Epps' 38th Annual

Epps’ 38th Annual "The 38th Annual..." It has a ring to it, doesn’t it? How long has it been — in this up-one-day, down-the-next world we live in — since you’ve been invited to a "38th Annual" anything? I got such an invitation recently...


Epps’ 38th Annual

"The 38th Annual..." It has a ring to it, doesn’t it? How long has it been — in this up-one-day, down-the-next world we live in — since you’ve been invited to a "38th Annual" anything? I got such an invitation recently, and therein lies a story.

Ralph HoodBy Ralph Hood

August 2001

Way back in 1907 a fellow named Ben Epps built and flew his own airplane.
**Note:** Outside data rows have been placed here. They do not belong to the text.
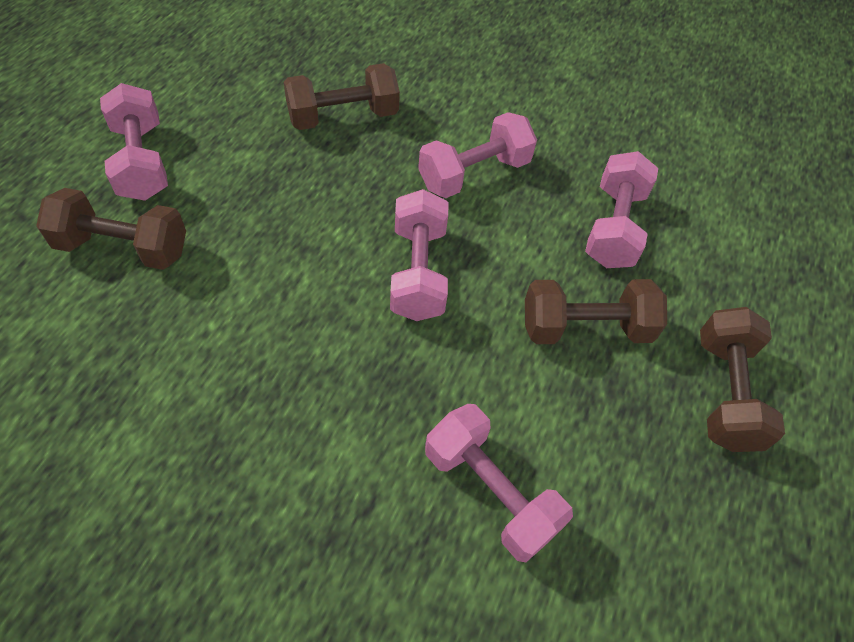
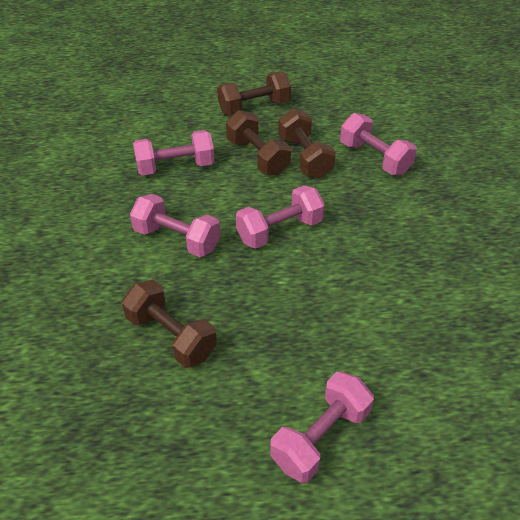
camera: 115 degrees left, 10 degrees down
(123, 247) = (398, 386): brown dumbbell -> brown dumbbell (305, 157)
(490, 492) = (374, 158): pink dumbbell -> pink dumbbell turned 60 degrees counterclockwise

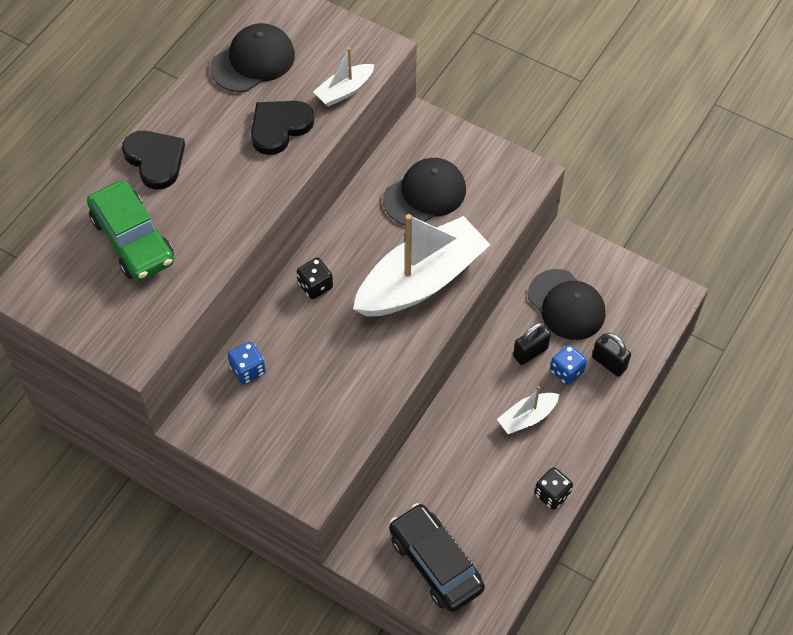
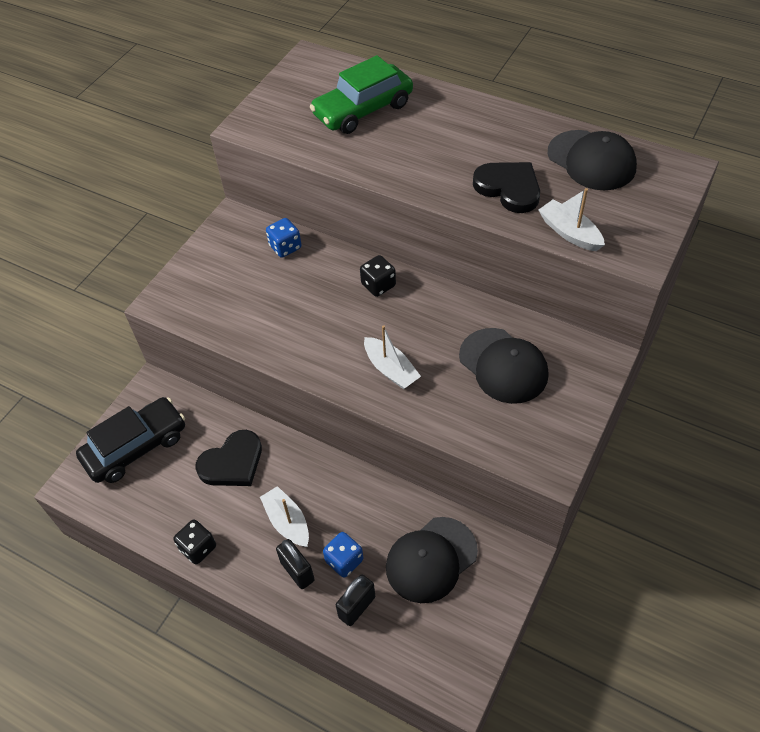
camera: 90 degrees right, 5 degrees down
(155, 160) = (453, 111): black heart -> black heart (232, 463)
(421, 281) = (390, 369): white boat -> white boat, size x0.46
(530, 352) = (366, 523): black padlock -> black padlock (297, 571)

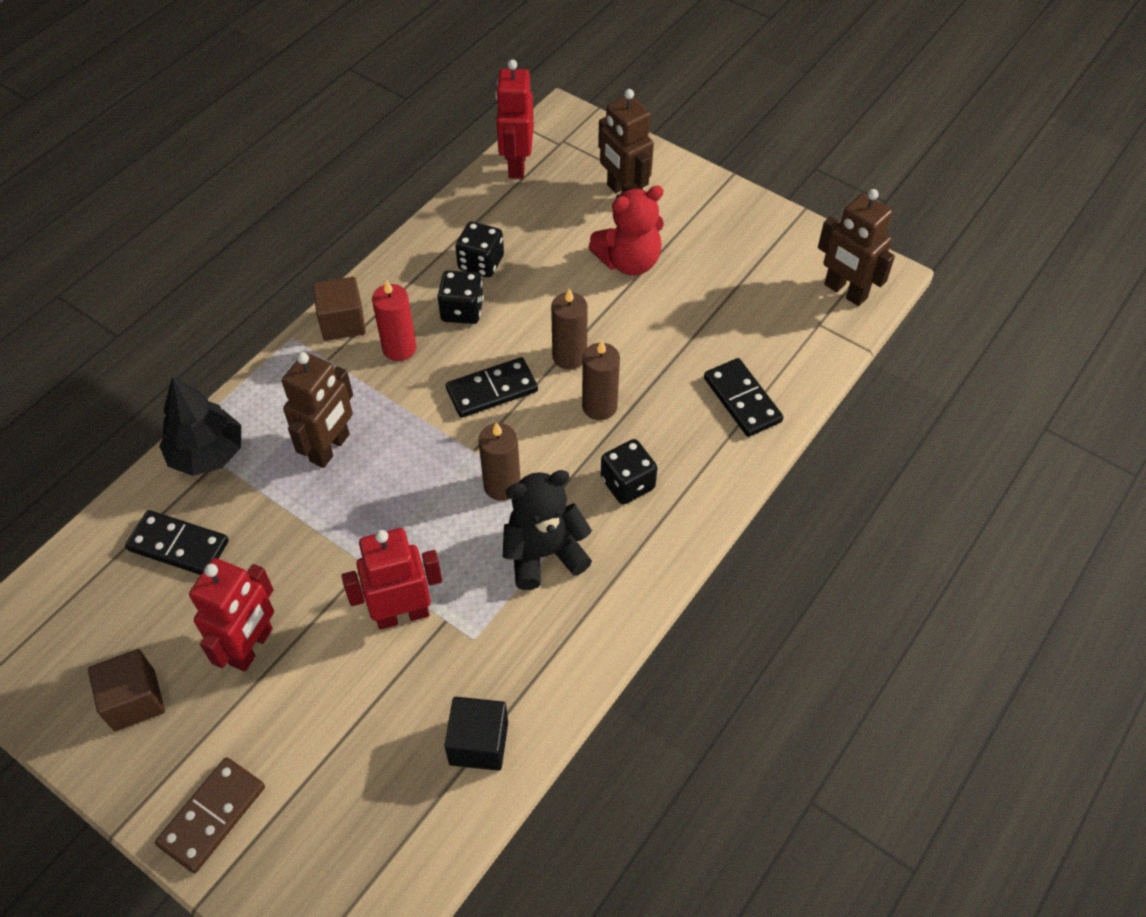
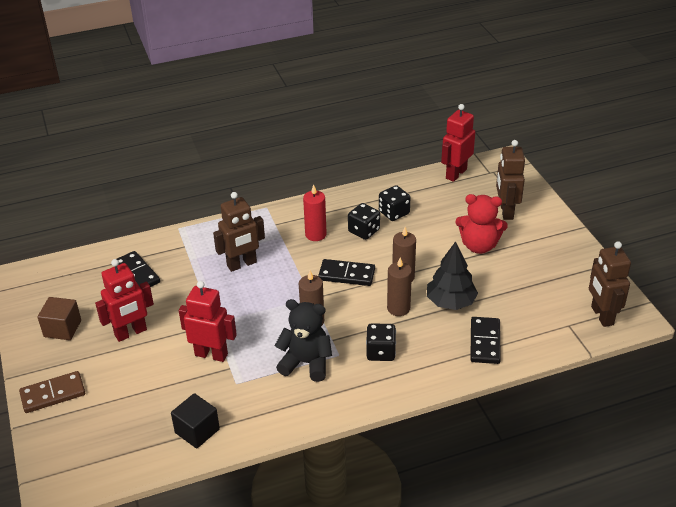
camera: 35 degrees right, 15 degrees down
(207, 453) = (183, 240): black tree -> black tree (451, 302)
(342, 322) = (297, 211): brown cube -> none

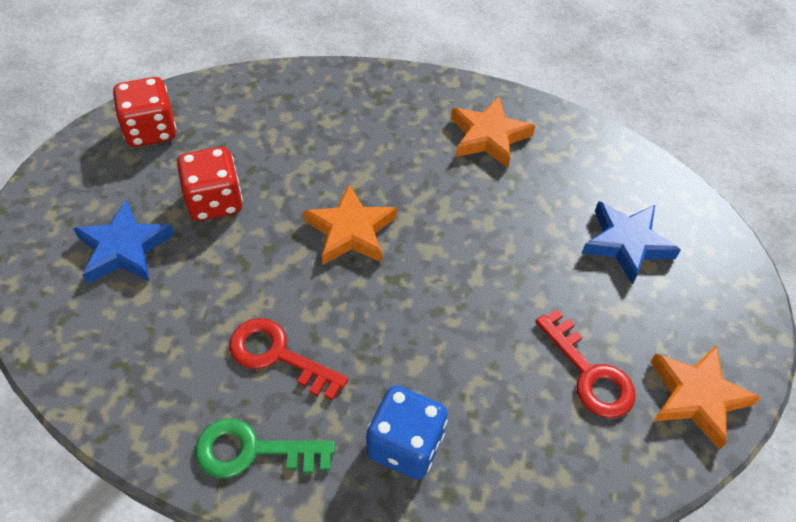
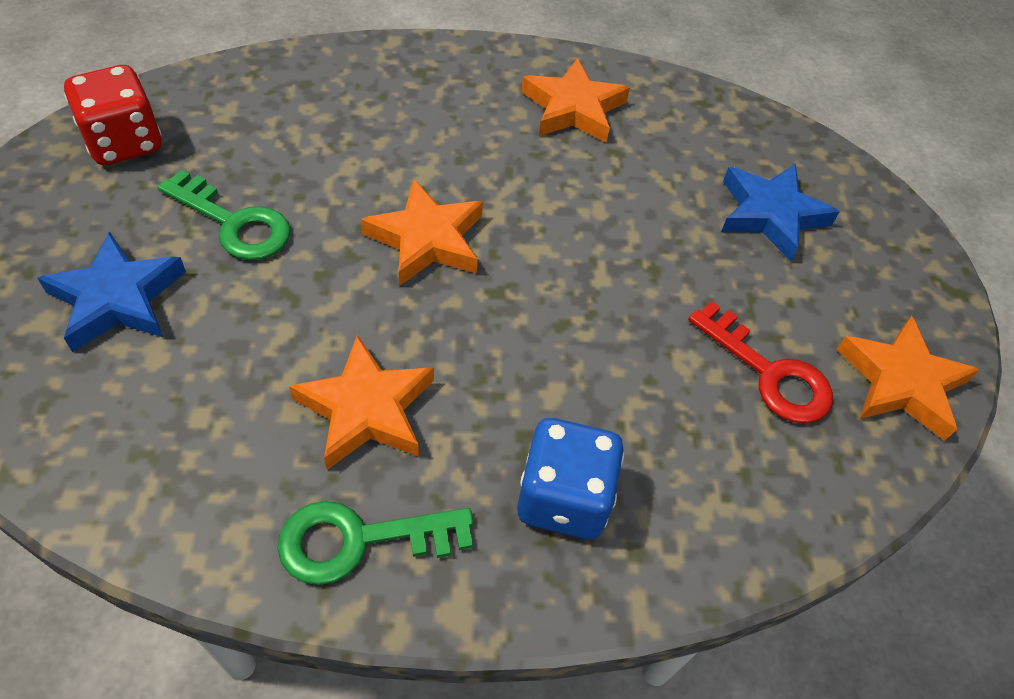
camera: 15 degrees left, 0 degrees up
(214, 201) = (234, 223): red dice -> green key
(278, 355) = (366, 409): red key -> orange star

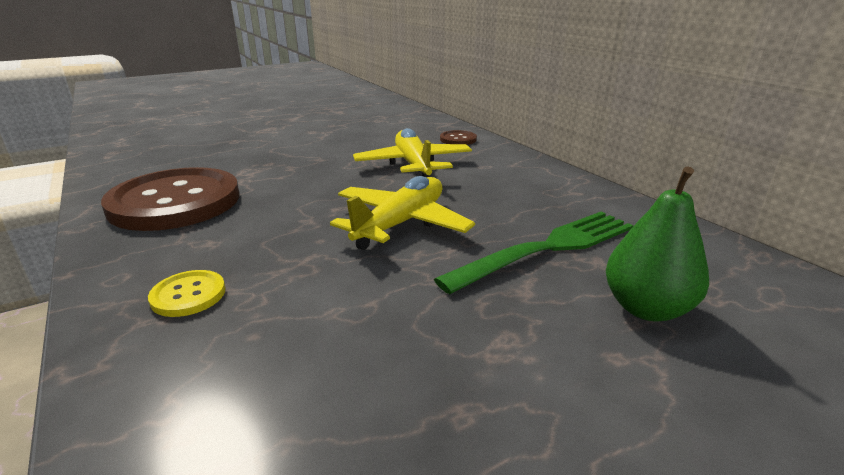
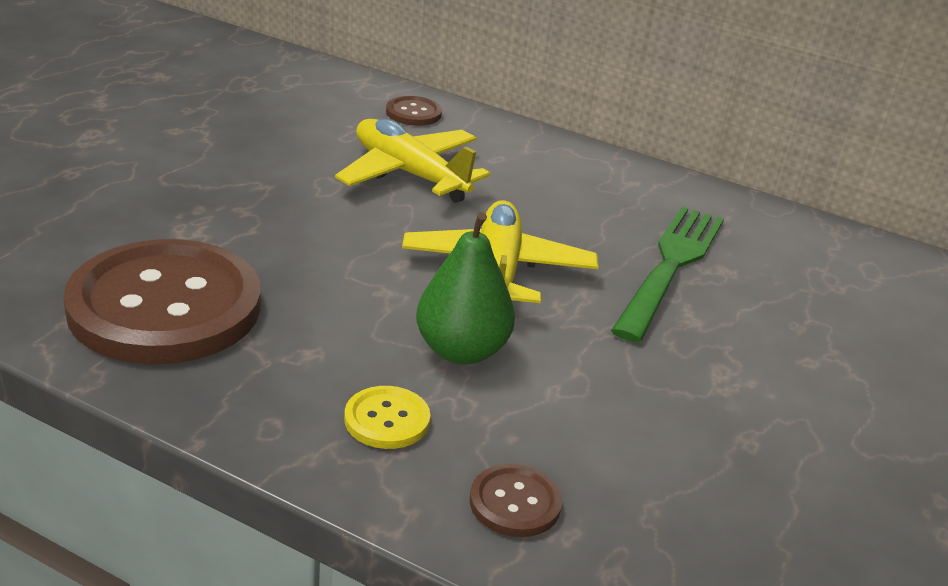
camera: 35 degrees left, 5 degrees up
(178, 389) = (515, 503): none -> brown button
(646, 308) = (797, 310): green pear -> green pear (461, 351)

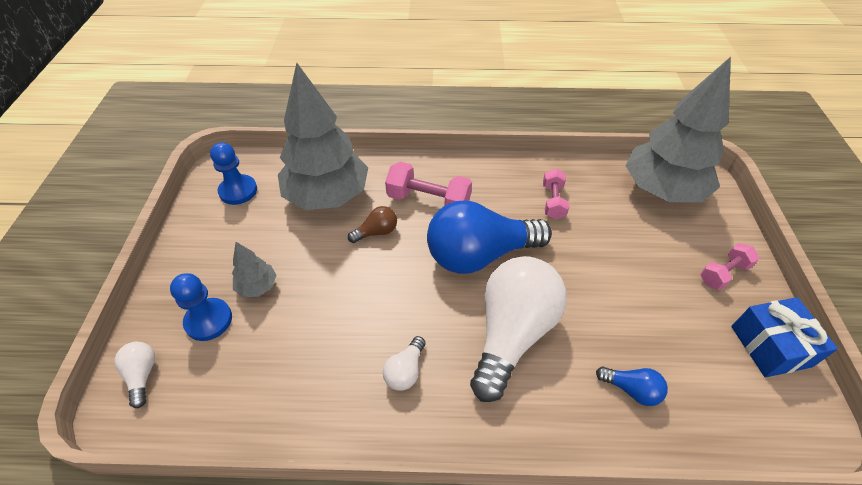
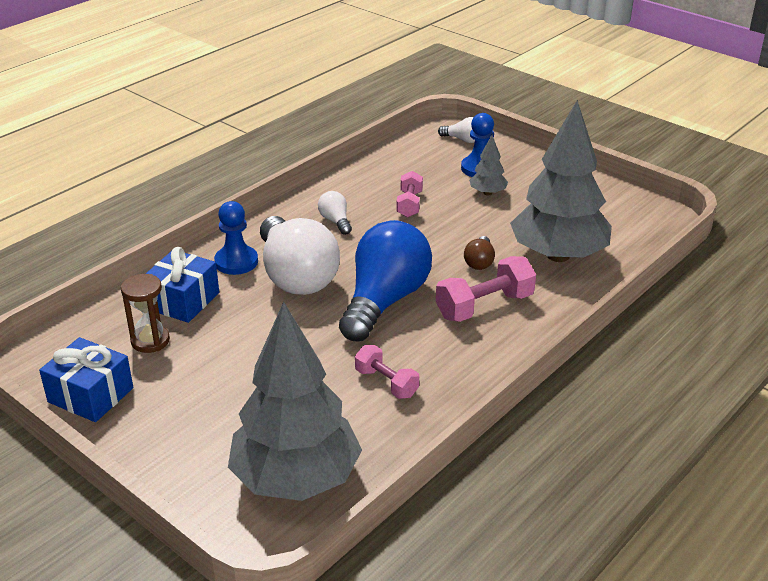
camera: 130 degrees right, 15 degrees down
(238, 191) = (618, 215): blue pawn -> blue pawn (236, 262)
(631, 389) = (182, 301): blue light bulb -> blue gift
(690, 364) = (150, 341): none -> brown hourglass
(723, 273) = (166, 430): pink dumbbell -> pink dumbbell (409, 204)

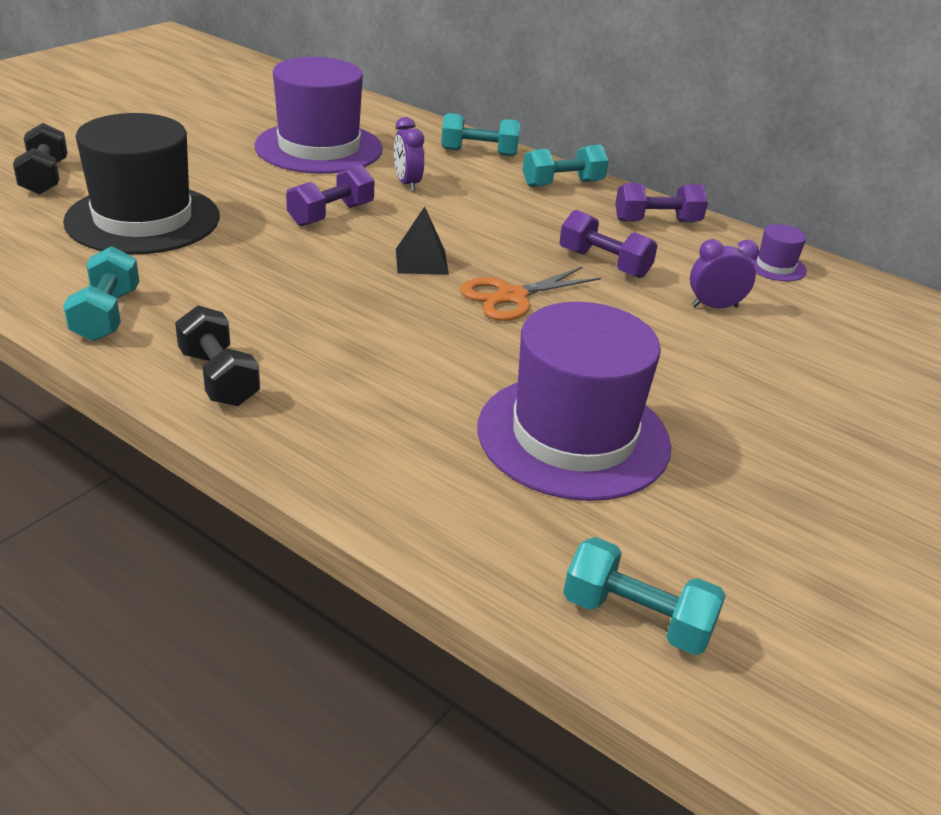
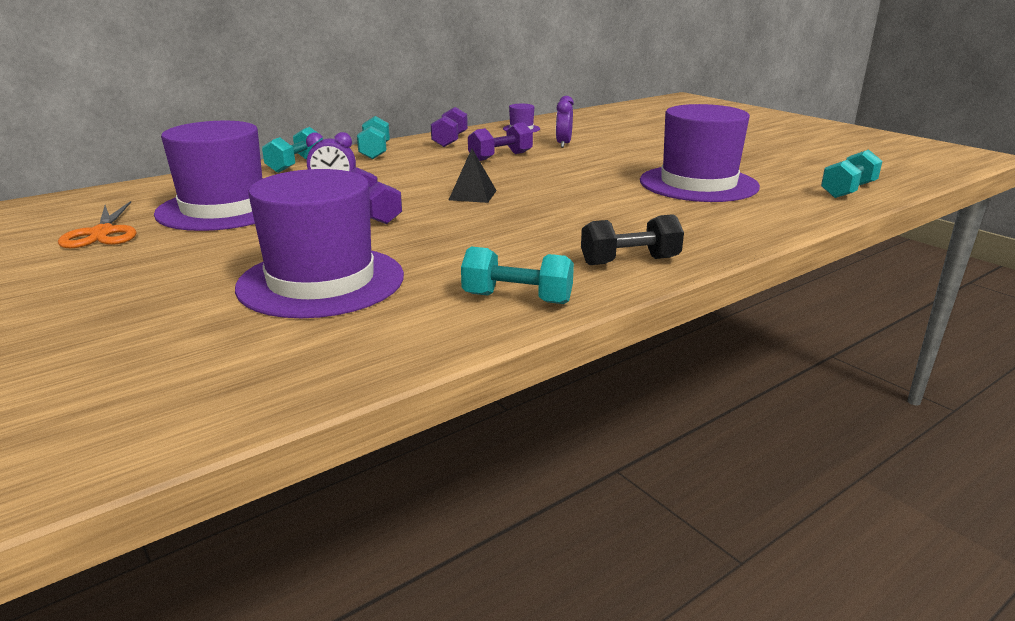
camera: 70 degrees left, 10 degrees down
(45, 178) = (154, 331): black dumbbell -> none
(143, 219) = (321, 281): black hat -> purple hat
(512, 297) = (536, 179): orange scissors -> orange scissors (102, 233)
He did a few other things, too, and to this day the municipal airport in Athens, Georgia, is named Ben Epps field.
Ben Epps had a passel of kids —about nine, I think — and Lord knows the man must have a blue-jillion grandchildren and great-grandchildren. They seem to be everywhere. As best I can tell, all of Ben’s children have played a part in aviation. I’m pretty sure that all of the children were pilots, and I know a lot of the grandchildren are.
Members of the Epps clan have owned and operated FBOs, flown for the airlines, led expeditions to retrieve World War II airplanes from the Greenland ice cap, built airplanes, sold airplanes, and owned aircraft. I learned to fly at an Epps operation; I competed with another Epps operation for years; and I had two Epps brothers as customers in other years. I’ve even been sued with (not by, but with) one of them. Knowing them has been pleasant, enjoyable, and damned interesting.
When I was with Huntsville Aviation, the local newspaper once reported that the airport might oust us from the field in a dispute over lease negotiations. The next day, we were holding a little meeting in the office of Huntsville Aviation’s long-time manager, Bill Whatley.
Totally unannounced and without saying a word, George Epps — the Alabama Epps — walked into Bill’s office, whipped out a tape measure, and proceeded to measure Bill’s desk. He did it so busily that he took three different measurements before we got the joke.
Probably the biggest private Fourth of July party in North Alabama is the annual picnic at Sunset Farms, the palatial estate and airstrip of George and Dottie Epps. Every year, the Epps Clan gathers there with their many friends for good company and good barbecue. You meet everyone there from astronauts to student pilots, plus a large number of people who only dream of flying. There is a Cub that flies passengers, and always at least one antique airplane to ooh and ah over.
This year was different. Little more than a month prior to the Fourth, Dottie Epps died unexpectedly. Dottie was a charming, giving woman, much loved and admired by family and friends. Her death left a huge hole. We all knew there could be no picnic this year. We were all fooled.
Just a very few weeks after Dottie’s death, cometh in the mail our invitation to the 38th Annual Fourth of July Celebration Picnic. I was floored. In true Epps style, the family had decided that there could be no greater tribute to Dottie than to hold this and future picnics in memory of Dottie Epps. They did it with class.
There were about 500 people there, including aviation people I hadn’t seen in years. They stopped the flyovers briefly as everyone gathered for a short, dignified ceremony in Dottie’s memory, then the entire Epps clan joined in to serve barbecue.
I was proud to be there. In fact, I am proud just to know the Epps clan. They are a class act.